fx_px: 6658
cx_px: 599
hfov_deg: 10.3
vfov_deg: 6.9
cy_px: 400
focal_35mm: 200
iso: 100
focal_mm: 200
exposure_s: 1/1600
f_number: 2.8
|---|
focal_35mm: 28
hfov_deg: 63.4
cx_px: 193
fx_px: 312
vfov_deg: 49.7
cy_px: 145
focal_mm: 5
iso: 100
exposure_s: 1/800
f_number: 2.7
|---|
The problem:
For this task, write out exactly the lines of the entries above, starting at the line with "hfov_deg: 10.3" and ending at the line with "f_number: 2.8", both included, and no others.

Output for this exercise:
hfov_deg: 10.3
vfov_deg: 6.9
cy_px: 400
focal_35mm: 200
iso: 100
focal_mm: 200
exposure_s: 1/1600
f_number: 2.8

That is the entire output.